Но у меня проявился голос, и он решил всё. Конечно, мне нравилось выступать в оперных спектаклях, но актриса во мне всё равно преобладала. Я спела всё, что могла спеть, а бесконечно исполнять одно и то же мне неинтересно. Я обожаю театр. И я наконец вернулась в него. Сначала — в сольном спектакле, но хочу играть и в постановках с другими актерами. Около двух лет назад я дебютировала на драматической сцене парижского Théâtre de l'Athénée в монопьесе Говарда Баркера «Und» — это 70-минутный монолог. А сейчас собираюсь сыграть в «Счастливых днях» Сэмюэля Беккета. Удивительная пьеса — тоже монолог: немолодая женщина вспоминает своё прошлое, мужа, друзей. В начале спектакля мы видим ее лишь по пояс, и постепенно она погружается вниз, всё глубже и глубже, так, что под конец остается видна лишь голова. Это конец. Она умирает. Меня завораживает сама идея удержания внимания зрителей исключительно за счет слов, не за счет действия. Моя мечта о сцене была связана с тем, что меня никто никогда не слушал! Как только я начинала говорить, меня всегда перебивали! В юности это сводило меня с ума. Театр дал мне шанс «свести счеты»!
— В концертном зале вы поете сложнейшие и очень продолжительные программы… Такая выносливость — это от природы или ее можно достичь специальной подготовкой?
— Раньше я была занята оперой и не давала концертов. То есть я пела концерты, но очень редко, и, как правило, их программа состояла из оперных арий. Петь концерт в физическом смысле проще, чем исполнять оперу. Труднее в плане концентрации на музыке.
Во Франции, в Германии, в Англии программа должна состоять из 20 произведений, не меньше. Плюс бисы. Когда ты поешь романсы или песни, то можешь играть так же, как и в опере, — с помощью слова или тембра, сложно объяснить… Это поэзия сцены, один из ее вариантов.
— Однажды Катя Ричарелли на концерте в Большом зале филармонии спела на бис 11 произведений… Елена Образцова тоже очень много пела на бис, каждый раз — почти целое третье отделение…
— Не думаю, что это необходимо. Программа есть программа, а бисы — это немного «сверх». Я не знала Елену Образцову лично и, к сожалению, ни разу не видела ее на сцене. Но я слушала ее записи. Она фантастическая певица с феноменальным голосом.
— В операх почти всегда главные герои умирают. Чаще всего — из-за любовных коллизий. Что вы по этому поводу думаете?..
— Человек и в реальной жизни может умереть от одиночества, от того, что его бросил тот, кого он любил. Я знала людей, которые умерли от тоски: пожилые супруги прожили вместе всю жизнь, и вдруг один из них умирает. И вскоре умирает другой.
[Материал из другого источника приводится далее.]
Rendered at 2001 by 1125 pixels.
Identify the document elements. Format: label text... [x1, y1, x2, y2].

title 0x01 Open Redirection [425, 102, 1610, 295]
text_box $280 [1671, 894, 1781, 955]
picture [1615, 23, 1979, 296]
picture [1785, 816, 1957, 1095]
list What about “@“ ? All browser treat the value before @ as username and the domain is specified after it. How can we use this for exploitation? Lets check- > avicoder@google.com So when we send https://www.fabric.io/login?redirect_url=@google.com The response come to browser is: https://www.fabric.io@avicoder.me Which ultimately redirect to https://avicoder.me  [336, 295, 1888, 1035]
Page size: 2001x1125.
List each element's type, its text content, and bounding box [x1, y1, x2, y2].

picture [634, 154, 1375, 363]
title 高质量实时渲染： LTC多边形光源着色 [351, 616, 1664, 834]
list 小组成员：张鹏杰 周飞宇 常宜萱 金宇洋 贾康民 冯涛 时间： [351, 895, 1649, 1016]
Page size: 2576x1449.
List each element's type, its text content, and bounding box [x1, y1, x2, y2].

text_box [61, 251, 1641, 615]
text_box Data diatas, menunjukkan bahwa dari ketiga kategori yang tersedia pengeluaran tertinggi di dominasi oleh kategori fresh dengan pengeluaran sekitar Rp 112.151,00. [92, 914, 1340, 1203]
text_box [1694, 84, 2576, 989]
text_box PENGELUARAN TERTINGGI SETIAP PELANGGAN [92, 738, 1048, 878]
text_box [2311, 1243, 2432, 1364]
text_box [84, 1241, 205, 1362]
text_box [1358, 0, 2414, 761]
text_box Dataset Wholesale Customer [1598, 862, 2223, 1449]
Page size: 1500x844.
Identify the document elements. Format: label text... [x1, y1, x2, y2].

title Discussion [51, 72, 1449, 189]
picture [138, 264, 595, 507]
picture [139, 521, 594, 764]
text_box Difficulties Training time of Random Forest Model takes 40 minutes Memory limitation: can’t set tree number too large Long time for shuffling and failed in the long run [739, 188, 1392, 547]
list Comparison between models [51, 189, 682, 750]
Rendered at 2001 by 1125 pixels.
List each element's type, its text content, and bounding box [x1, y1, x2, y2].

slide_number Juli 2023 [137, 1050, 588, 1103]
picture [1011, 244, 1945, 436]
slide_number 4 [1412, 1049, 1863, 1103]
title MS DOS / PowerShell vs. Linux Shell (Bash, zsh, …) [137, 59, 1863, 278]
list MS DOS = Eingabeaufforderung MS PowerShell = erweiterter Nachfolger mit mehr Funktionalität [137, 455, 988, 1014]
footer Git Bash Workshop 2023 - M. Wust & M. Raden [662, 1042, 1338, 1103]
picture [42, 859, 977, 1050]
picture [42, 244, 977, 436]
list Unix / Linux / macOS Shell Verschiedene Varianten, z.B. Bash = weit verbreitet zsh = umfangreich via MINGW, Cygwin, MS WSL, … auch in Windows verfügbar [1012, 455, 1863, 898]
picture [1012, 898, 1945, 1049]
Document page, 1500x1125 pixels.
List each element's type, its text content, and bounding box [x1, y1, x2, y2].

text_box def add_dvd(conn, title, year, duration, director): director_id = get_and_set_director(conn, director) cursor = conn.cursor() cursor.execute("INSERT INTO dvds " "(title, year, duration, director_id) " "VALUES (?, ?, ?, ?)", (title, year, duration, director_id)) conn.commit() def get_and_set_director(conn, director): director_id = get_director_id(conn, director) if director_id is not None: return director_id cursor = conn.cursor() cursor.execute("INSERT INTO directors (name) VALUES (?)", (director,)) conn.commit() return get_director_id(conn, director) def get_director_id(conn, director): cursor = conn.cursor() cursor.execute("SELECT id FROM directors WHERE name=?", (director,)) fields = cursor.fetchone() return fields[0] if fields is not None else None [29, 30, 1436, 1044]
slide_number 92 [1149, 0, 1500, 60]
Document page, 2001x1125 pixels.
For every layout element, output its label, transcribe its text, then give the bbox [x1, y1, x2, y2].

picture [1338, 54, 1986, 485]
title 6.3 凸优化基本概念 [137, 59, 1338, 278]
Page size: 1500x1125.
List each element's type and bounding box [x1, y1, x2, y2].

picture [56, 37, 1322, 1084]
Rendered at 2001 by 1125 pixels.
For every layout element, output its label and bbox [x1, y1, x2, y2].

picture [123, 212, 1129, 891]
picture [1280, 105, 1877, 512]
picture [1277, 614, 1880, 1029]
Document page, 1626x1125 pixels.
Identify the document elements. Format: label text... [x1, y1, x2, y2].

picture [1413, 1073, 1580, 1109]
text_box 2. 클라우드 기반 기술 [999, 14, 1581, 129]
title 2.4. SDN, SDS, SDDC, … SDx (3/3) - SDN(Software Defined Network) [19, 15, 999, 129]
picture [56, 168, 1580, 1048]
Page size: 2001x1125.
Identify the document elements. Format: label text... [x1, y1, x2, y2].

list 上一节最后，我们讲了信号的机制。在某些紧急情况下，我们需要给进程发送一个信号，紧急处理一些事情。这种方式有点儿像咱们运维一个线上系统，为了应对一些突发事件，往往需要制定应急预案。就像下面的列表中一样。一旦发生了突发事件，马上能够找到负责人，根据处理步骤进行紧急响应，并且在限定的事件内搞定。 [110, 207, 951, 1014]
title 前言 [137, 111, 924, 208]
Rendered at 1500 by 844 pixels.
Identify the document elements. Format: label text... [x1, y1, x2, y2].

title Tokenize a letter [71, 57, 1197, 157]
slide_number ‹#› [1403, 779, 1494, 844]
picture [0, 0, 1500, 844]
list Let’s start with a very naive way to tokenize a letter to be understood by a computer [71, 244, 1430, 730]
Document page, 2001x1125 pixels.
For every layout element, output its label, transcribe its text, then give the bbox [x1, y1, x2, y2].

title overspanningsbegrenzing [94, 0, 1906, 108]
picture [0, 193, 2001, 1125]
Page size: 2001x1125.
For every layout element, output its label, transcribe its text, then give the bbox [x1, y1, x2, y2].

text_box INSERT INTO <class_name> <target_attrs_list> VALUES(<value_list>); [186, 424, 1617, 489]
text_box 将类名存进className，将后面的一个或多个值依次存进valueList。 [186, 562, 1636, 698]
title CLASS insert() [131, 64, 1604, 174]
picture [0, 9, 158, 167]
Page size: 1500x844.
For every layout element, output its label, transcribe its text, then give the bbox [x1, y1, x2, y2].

— Верди писал, что если оперу не ставить так, как ее создали композитор и либреттист, ее не надо ставить вовсе. А сейчас Верди ставят все театры мира, но часто — самым невозможным образом.
— Опера — это в первую очередь не музыка и не пение, а театр! И постановки, которые вы имеете в виду, не вопрос уважения к композитору… Мы должны играть роли персонажей и делать их правдоподобными. Даже когда режиссеры меняют историческую эпоху, но оставляют историю, мне этого уже достаточно, я не вижу в таких постановках «криминала».
— И вы во всем соглашаетесь с режиссерами?
— В большинстве случаев. У меня нет видения роли, концепции, у меня нет идей. Ну, представьте себе! Скажу больше — меня это абсолютно не интересует. Если бы меня это интересовало, я бы сама была режиссером! Я — актриса, маска. Я буду делать всё, что от меня хотят, до тех пор пока у них есть идеи для меня. Если у них нет идей — я как сирота неприкаянная.
— За время вашей оперной карьеры были ли ситуации, когда вы почерпнули что-то для себя от своих героинь?
— Всё время! Если даже я не Травиата, не Лючия, не Мари (из «Дочери полка»), они — часть меня: никто не играет их так, как я. Так что в некотором смысле они — это я.
— А для своей реальной жизни вы что-то берете от своих героинь?
— Нет-нет.
— В один из своих приездов в Петербург вы дали несколько открытых мастер-классов в Культурном центре Елены Образцовой. Считаете ли вы, что присутствие публики необходимо на мастер-классах?
— Я абсолютно против этого. Я бы предпочла работать со студентом с глазу на глаз, так как обучение вокалу — «частная кухня», поэтому я считаю, что на мастер-классах могут присутствовать только студенты-вокалисты и начинающие певцы. Для студента-вокалиста просто петь перед известным певцом — и то очень трудно, а ему приходится петь и передо мной, и перед публикой — это для него слишком большая психологическая нагрузка. У каждого студента есть тот или иной вокальный недостаток, от которого он хочет избавиться, и я должна указать ему на этот недостаток, а публике знать об этом совершенно ни к чему. Следующий раз, когда я буду давать мастер-класс, я потребую, чтобы присутствовали только студенты-вокалисты.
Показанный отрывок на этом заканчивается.